• **What to produce**
For this exercise, write out only the lines of the entries below from the one with "39: (215, 100, 1.03)" up to and including the one with "53: (542, 470, 1.20)", exactly as they are. Pictures stay out.

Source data
......

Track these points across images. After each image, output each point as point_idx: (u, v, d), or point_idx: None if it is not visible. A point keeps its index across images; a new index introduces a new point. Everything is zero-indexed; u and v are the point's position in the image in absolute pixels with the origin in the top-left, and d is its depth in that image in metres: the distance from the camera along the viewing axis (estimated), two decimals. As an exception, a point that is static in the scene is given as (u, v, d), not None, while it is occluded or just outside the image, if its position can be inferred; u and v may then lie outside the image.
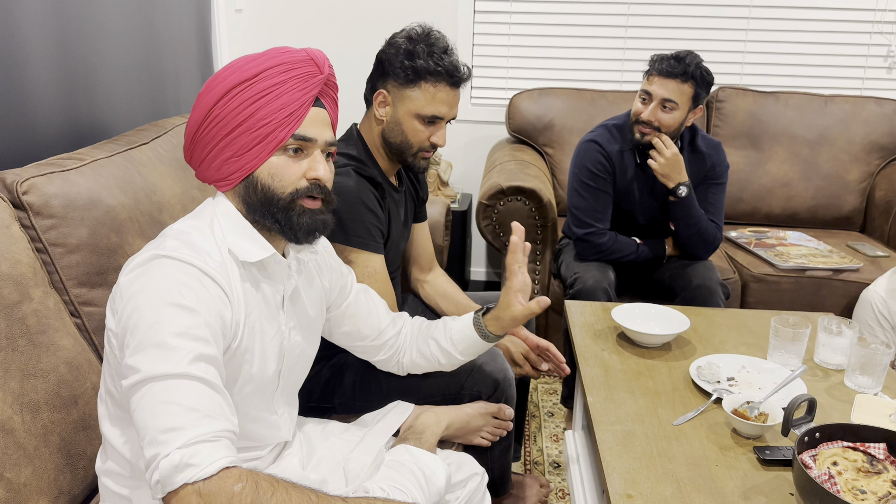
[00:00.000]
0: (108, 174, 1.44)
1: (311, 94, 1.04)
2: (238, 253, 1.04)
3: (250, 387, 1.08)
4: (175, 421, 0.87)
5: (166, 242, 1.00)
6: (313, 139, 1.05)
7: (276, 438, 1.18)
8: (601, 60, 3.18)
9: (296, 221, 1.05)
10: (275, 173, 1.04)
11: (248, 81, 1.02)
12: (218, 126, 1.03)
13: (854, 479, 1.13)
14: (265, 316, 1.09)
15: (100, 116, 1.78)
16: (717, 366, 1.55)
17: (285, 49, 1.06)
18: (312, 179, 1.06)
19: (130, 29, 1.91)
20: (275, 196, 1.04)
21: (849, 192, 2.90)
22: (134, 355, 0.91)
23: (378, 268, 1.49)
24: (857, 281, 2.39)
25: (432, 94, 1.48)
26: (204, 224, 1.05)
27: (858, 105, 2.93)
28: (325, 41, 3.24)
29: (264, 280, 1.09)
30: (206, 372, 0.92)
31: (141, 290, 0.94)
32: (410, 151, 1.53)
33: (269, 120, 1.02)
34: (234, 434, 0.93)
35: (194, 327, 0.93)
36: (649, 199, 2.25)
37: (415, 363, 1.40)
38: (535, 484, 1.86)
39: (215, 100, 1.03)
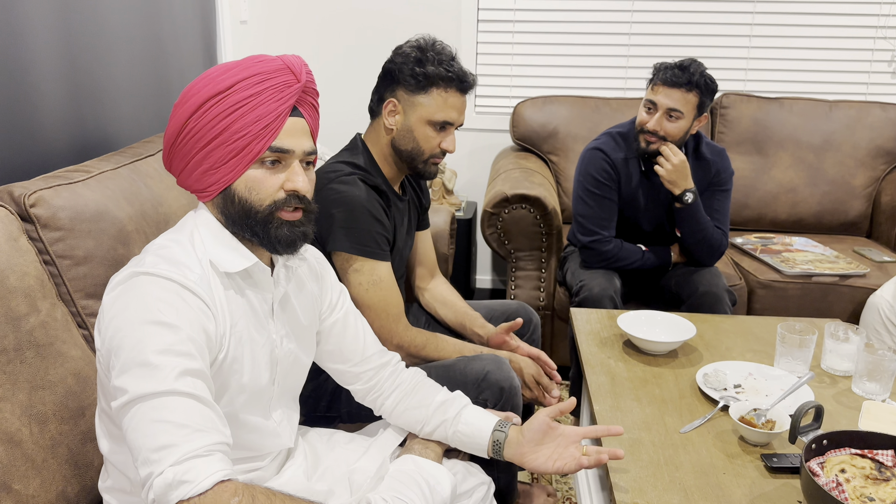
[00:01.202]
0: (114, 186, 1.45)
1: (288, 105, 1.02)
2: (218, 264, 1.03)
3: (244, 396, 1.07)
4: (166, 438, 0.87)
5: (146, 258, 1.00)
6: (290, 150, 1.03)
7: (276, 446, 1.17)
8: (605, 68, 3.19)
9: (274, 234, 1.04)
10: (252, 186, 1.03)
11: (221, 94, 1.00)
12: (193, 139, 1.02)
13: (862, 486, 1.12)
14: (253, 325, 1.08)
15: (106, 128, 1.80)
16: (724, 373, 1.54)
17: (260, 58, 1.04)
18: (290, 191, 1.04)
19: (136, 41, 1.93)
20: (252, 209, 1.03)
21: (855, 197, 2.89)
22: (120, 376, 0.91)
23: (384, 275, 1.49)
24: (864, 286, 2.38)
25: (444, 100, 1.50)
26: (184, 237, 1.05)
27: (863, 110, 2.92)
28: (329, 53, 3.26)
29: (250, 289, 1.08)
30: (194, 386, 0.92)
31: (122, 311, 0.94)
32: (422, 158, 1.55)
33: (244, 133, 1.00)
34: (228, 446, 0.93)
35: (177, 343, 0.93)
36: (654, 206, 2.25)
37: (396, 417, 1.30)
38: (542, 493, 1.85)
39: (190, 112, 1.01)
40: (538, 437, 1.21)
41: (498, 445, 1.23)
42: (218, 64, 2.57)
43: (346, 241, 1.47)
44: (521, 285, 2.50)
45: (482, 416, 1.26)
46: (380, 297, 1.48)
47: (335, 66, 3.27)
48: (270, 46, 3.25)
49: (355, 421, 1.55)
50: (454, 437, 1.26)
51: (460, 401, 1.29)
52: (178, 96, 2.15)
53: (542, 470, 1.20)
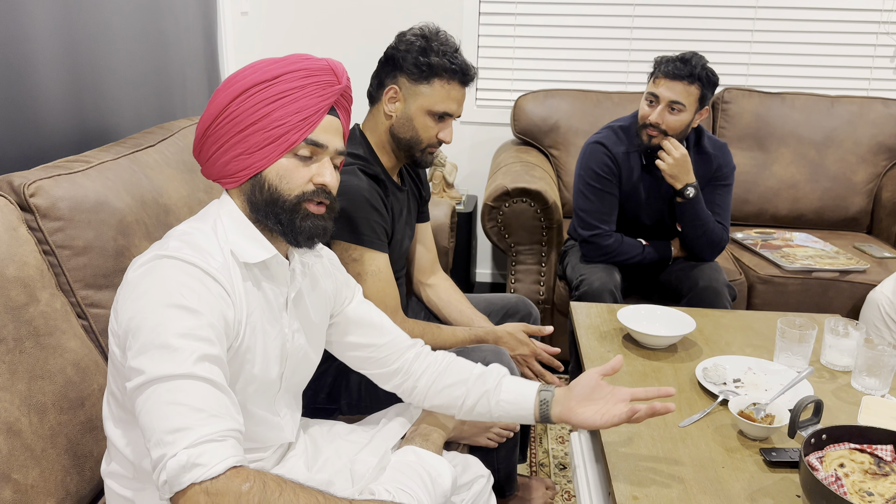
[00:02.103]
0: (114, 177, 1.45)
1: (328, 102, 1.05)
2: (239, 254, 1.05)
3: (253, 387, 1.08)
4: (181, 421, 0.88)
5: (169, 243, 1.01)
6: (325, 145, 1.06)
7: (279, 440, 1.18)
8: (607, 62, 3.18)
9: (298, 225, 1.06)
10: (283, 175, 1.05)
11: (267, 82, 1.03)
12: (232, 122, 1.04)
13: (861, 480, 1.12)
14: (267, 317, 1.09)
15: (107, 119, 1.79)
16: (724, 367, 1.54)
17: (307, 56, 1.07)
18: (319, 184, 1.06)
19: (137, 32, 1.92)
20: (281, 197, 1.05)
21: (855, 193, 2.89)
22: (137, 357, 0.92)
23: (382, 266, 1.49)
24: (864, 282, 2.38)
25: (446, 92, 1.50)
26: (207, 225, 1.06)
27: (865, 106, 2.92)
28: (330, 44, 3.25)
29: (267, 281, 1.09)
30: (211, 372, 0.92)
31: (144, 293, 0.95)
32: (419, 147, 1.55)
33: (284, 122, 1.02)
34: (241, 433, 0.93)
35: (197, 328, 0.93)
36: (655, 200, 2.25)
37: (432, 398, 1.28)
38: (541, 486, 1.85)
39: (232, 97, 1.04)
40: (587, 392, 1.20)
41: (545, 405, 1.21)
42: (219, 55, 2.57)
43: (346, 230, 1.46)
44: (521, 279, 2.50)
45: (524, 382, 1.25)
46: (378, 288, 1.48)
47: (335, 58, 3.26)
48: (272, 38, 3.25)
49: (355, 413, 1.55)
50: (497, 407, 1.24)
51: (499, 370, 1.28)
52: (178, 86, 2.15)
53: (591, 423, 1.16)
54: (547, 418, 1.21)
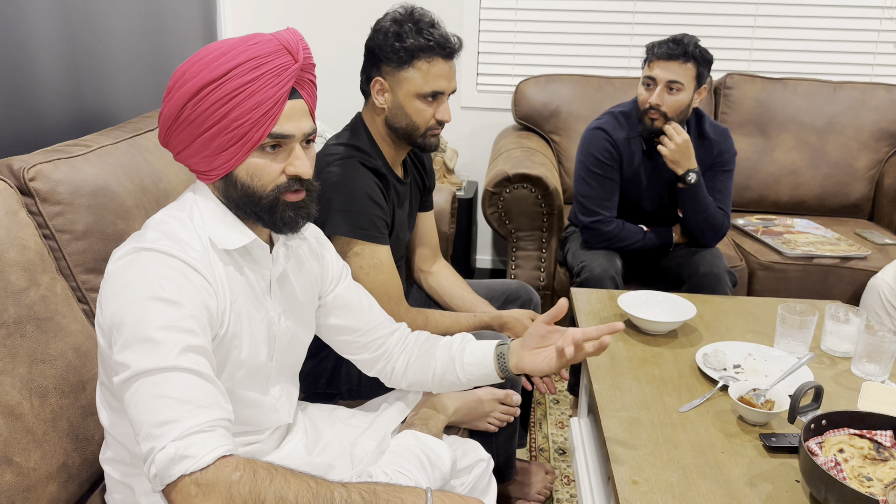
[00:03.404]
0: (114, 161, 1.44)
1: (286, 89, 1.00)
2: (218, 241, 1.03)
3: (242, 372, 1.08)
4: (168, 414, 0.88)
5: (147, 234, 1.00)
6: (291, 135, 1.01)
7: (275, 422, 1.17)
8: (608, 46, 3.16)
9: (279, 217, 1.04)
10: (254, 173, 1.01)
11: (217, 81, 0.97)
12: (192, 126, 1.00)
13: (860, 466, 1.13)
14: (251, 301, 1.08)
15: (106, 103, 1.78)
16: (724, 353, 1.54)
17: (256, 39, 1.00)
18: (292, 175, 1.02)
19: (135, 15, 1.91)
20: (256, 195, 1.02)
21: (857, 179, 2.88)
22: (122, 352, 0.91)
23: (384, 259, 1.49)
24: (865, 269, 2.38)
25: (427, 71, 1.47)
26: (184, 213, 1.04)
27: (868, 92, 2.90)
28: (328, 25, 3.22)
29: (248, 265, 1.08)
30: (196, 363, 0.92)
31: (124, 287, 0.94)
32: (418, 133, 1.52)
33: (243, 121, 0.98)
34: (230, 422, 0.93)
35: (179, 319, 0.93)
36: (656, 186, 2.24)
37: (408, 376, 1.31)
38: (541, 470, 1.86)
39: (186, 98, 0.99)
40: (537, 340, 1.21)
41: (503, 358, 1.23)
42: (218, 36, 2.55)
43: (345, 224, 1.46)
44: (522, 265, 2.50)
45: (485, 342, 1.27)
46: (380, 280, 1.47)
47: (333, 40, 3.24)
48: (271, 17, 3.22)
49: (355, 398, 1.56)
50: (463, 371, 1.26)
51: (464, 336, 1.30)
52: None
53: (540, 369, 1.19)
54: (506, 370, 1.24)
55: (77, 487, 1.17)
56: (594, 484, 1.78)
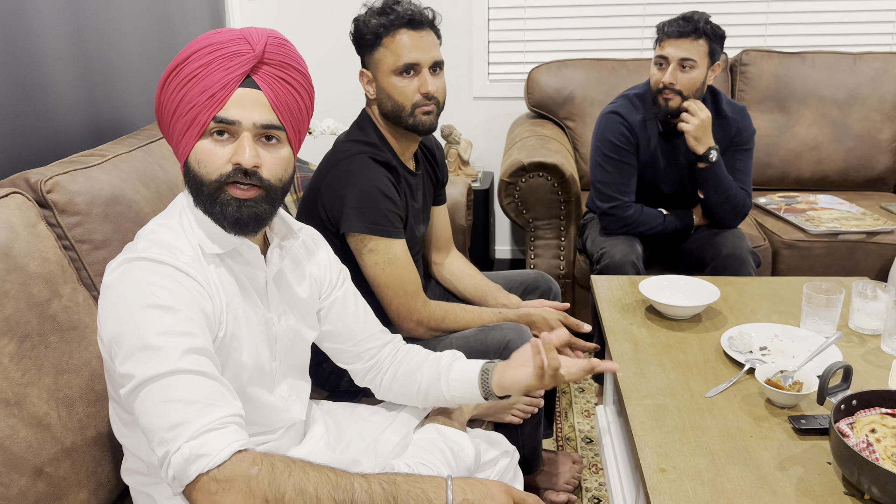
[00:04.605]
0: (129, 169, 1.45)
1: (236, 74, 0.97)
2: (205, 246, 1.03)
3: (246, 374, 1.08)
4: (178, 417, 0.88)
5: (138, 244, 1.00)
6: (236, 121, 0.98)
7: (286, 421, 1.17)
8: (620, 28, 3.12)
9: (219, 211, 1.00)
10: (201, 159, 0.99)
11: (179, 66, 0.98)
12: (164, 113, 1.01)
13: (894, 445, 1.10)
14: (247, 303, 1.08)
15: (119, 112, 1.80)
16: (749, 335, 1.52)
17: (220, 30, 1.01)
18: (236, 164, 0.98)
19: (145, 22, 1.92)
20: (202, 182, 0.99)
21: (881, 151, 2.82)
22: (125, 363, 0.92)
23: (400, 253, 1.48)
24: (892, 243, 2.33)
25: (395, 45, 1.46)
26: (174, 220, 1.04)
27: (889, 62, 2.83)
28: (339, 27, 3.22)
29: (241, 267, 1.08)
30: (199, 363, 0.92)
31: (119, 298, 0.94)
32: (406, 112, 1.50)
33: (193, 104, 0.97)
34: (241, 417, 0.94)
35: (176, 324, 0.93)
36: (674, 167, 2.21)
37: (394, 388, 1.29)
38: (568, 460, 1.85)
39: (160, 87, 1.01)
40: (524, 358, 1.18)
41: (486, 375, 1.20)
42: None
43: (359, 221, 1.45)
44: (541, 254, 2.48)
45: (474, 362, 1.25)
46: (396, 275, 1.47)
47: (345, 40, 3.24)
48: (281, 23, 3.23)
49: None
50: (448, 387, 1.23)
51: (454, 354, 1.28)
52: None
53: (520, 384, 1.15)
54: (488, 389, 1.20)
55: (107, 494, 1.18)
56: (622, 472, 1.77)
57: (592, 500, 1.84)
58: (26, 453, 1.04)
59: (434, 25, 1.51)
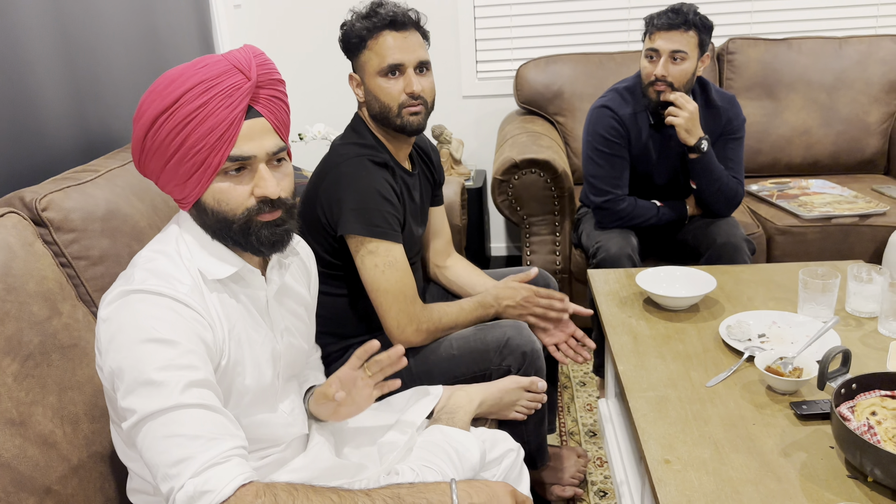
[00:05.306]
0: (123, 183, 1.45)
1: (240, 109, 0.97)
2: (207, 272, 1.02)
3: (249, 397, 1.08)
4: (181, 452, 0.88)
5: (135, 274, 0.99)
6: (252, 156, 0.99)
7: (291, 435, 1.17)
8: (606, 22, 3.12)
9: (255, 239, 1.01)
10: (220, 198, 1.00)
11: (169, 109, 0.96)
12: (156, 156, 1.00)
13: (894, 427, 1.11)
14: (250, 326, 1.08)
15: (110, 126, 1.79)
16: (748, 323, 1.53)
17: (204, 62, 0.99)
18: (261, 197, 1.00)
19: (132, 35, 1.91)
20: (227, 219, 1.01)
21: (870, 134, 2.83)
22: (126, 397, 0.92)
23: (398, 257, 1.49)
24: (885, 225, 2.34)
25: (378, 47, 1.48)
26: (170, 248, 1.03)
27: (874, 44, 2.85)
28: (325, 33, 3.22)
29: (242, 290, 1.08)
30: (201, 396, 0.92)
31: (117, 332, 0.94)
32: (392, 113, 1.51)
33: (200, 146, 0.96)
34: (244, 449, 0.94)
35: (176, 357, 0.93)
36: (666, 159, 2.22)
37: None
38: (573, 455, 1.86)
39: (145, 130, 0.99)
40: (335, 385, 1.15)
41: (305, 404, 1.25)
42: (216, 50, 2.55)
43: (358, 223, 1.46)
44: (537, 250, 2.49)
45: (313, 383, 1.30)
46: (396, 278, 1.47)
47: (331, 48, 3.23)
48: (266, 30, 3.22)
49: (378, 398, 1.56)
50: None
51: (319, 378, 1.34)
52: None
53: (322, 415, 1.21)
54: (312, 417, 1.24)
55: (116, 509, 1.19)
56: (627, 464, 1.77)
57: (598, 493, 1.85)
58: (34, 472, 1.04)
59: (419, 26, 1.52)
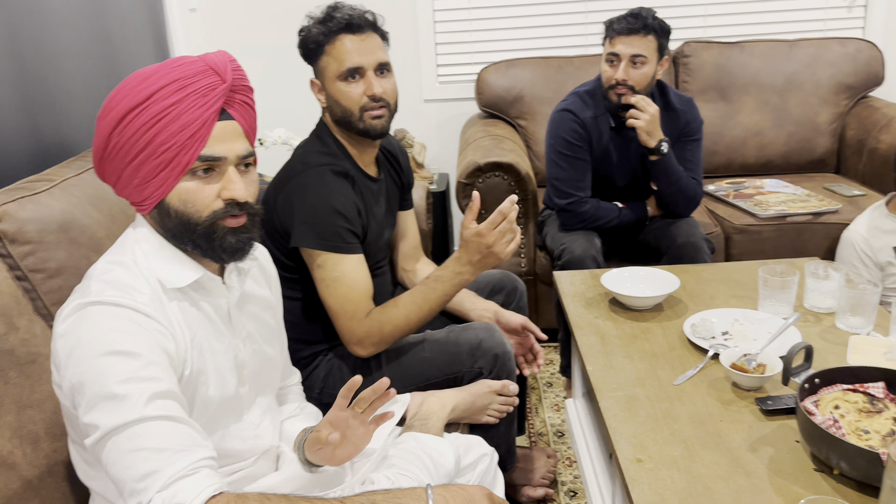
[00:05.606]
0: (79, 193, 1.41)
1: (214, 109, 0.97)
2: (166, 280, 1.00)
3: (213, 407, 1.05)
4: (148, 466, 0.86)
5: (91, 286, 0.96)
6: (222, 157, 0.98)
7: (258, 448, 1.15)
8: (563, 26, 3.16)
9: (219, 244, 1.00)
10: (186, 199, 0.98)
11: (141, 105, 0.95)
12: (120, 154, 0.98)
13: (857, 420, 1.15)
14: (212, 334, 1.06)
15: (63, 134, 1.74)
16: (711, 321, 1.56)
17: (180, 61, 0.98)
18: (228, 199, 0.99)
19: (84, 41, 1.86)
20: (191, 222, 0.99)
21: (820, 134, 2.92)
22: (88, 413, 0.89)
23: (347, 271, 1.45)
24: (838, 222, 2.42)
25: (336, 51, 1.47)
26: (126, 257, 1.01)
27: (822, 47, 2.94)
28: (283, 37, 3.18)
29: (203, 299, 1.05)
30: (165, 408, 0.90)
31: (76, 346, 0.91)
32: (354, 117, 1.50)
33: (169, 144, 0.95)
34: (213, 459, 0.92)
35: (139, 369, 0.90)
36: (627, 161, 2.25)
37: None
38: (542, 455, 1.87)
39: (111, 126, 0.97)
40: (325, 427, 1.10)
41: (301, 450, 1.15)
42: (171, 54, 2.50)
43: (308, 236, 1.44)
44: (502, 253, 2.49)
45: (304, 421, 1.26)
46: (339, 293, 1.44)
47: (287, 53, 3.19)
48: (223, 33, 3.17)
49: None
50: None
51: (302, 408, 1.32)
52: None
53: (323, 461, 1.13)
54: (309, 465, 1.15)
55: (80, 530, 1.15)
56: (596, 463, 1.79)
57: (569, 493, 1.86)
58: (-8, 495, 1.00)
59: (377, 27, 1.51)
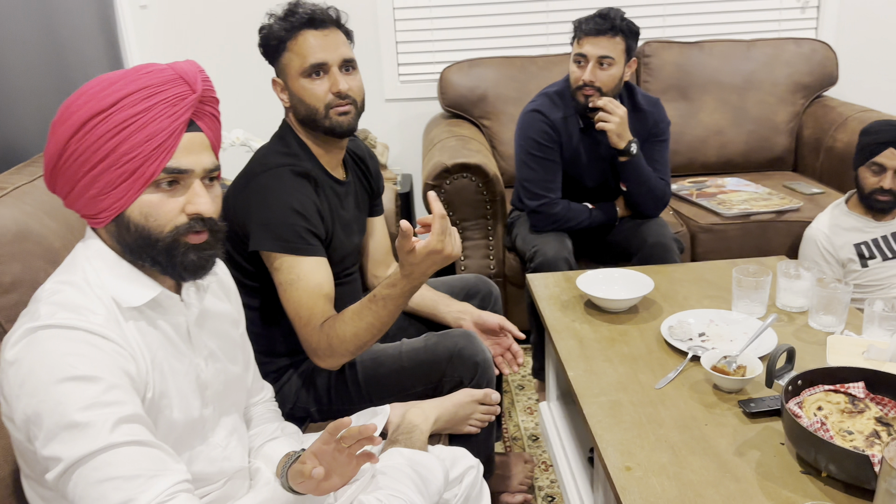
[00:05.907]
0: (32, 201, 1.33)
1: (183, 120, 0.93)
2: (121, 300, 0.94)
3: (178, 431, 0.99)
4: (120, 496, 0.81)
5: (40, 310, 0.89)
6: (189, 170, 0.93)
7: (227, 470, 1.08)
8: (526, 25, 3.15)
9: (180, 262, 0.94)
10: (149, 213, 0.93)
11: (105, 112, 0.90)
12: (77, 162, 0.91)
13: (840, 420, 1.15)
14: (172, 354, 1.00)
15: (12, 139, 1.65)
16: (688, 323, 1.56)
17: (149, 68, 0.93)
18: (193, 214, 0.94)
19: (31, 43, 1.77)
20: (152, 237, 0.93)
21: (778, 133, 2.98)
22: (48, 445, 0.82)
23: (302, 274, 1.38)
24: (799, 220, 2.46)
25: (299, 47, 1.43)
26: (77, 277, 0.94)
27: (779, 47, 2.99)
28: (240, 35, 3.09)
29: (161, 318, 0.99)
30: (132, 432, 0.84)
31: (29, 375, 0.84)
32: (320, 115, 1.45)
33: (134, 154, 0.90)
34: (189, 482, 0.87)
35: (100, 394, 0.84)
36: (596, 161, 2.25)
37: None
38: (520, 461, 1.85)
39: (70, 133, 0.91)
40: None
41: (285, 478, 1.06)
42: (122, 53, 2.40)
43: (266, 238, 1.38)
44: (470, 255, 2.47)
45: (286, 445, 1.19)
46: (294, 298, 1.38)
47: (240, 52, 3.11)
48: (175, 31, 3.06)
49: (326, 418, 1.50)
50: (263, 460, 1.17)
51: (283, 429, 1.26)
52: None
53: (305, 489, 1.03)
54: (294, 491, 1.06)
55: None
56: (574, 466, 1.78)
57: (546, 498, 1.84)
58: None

......

• **Solved problem**
39: (215, 100, 1.03)
[00:01.202]
0: (114, 186, 1.45)
1: (288, 105, 1.02)
2: (218, 264, 1.03)
3: (244, 396, 1.07)
4: (166, 438, 0.87)
5: (146, 258, 1.00)
6: (290, 150, 1.03)
7: (276, 446, 1.17)
8: (605, 68, 3.19)
9: (274, 234, 1.04)
10: (252, 186, 1.03)
11: (221, 94, 1.00)
12: (193, 139, 1.02)
13: (862, 486, 1.12)
14: (253, 325, 1.08)
15: (106, 128, 1.80)
16: (724, 373, 1.54)
17: (260, 58, 1.04)
18: (290, 191, 1.04)
19: (136, 41, 1.93)
20: (252, 209, 1.03)
21: (855, 197, 2.89)
22: (120, 376, 0.91)
23: (384, 275, 1.49)
24: (864, 286, 2.38)
25: (444, 100, 1.50)
26: (184, 237, 1.05)
27: (863, 110, 2.92)
28: (329, 53, 3.26)
29: (250, 289, 1.08)
30: (194, 386, 0.92)
31: (122, 311, 0.94)
32: (422, 158, 1.55)
33: (244, 133, 1.00)
34: (228, 446, 0.93)
35: (177, 343, 0.93)
36: (654, 206, 2.25)
37: (396, 417, 1.30)
38: (542, 493, 1.85)
39: (190, 112, 1.01)
40: (538, 437, 1.21)
41: (498, 445, 1.23)
42: (218, 64, 2.57)
43: (346, 241, 1.47)
44: (521, 285, 2.50)
45: (482, 416, 1.26)
46: (380, 297, 1.48)
47: (335, 66, 3.27)
48: (270, 46, 3.25)
49: (355, 421, 1.55)
50: (454, 437, 1.26)
51: (460, 401, 1.29)
52: (178, 96, 2.15)
53: (542, 470, 1.20)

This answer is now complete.